*** TEXTO EXTRAÍDO ***

De fato, a partícula de- tem ainda um valor intensivo, de-sejar, pode querer dizer também 'olhar as estrelas com atenção', com intensidade, aguardando e esperando algo.
Desde sempre, os homens sabem ou acreditam estar sob o influxo de algum poder transcendental, divino, aquele das estrelas, crença que ainda hoje, verdadeira ou não (porém aqui não trataremos porque sai do tema), existe, há quem acredita no horóscopo e pensa que o caráter e as inclinações de uma pessoa dependem das constelações.
O Dicionário etimológico da língua italiana (DELI) diz que, como significado literal originário da palavra, “parar de contemplar as estrelas com a finalidade de desejar algo”, para Pianigiani “retirar o olhar das estrelas por defeito de desejo" e, deste modo, de bons presságios, a etimologia sugerida por Cardinali Borrelli: de “de-sum”, sem, desnecessário.
Os “desiderantes” eram os soldados que esperavam os companheiros que ainda não tinham voltado ao acampamento depois do combate.
Aguardar um companheiro que não chega significa a espera, o desejo de revê-lo e voltar a abraçá-lo e exprime também uma certa apreensão pela falta.
Assim, podemos considerar que o termo de-sejo queira dizer também “estar sob as estrelas, aguardando”.
Não por acaso, em latim, a partícula "de" tem um valor intensivo e não apenas de afastamento como a preposição e daí se encontra a origem do clássico 'olhar as estrelas' ou a típica estrela cadente, esperando algo.
O verbo desejar tem uma sua simetria em ‘considerar’, o que significa examinar, olhar atentamente, levar em conta, refletir, reputar.

*** DADOS ***

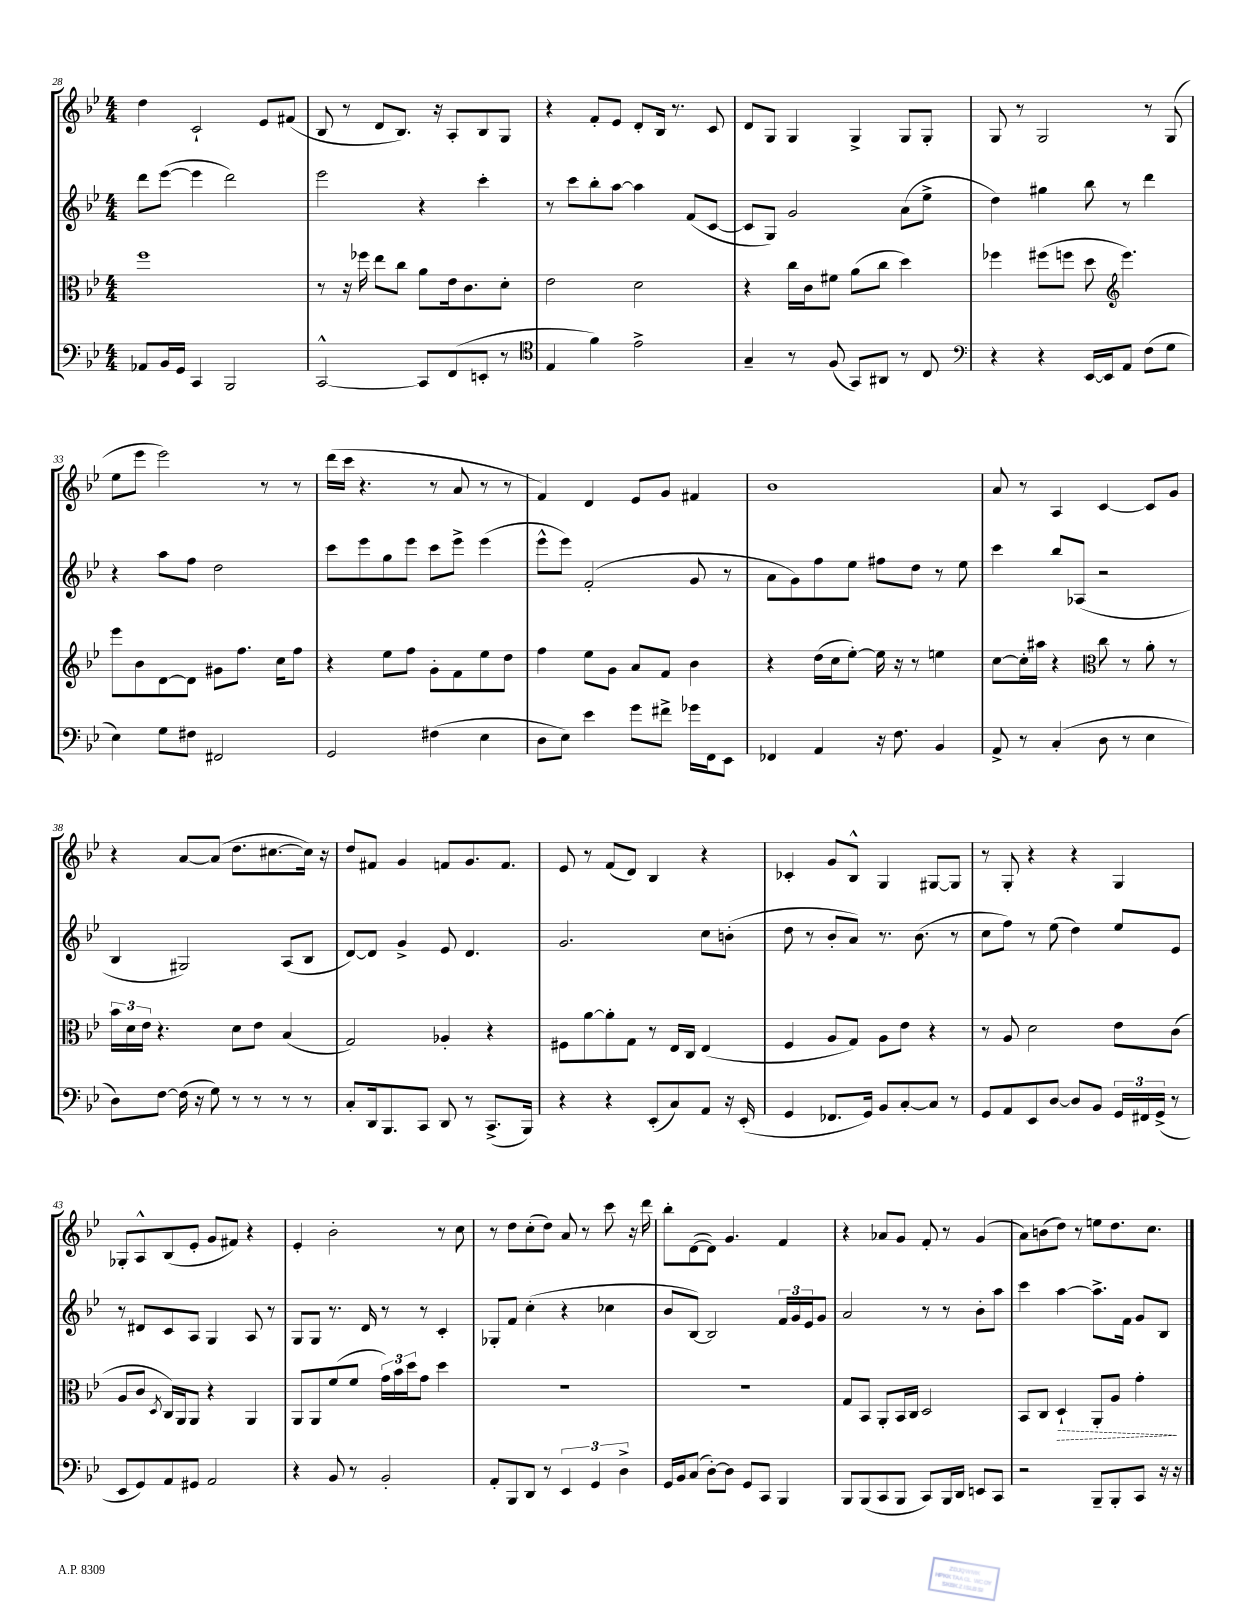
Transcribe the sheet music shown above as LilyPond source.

***

■ **QUESTÃO BREVE**: Segundo o texto extraído, quem eram os “desiderantes”? Os dados não são necessários para esta atividade.

■ **RESPOSTA**: Eram os soldados que esperavam os companheiros que ainda não tinham voltado ao acampamento depois do combate.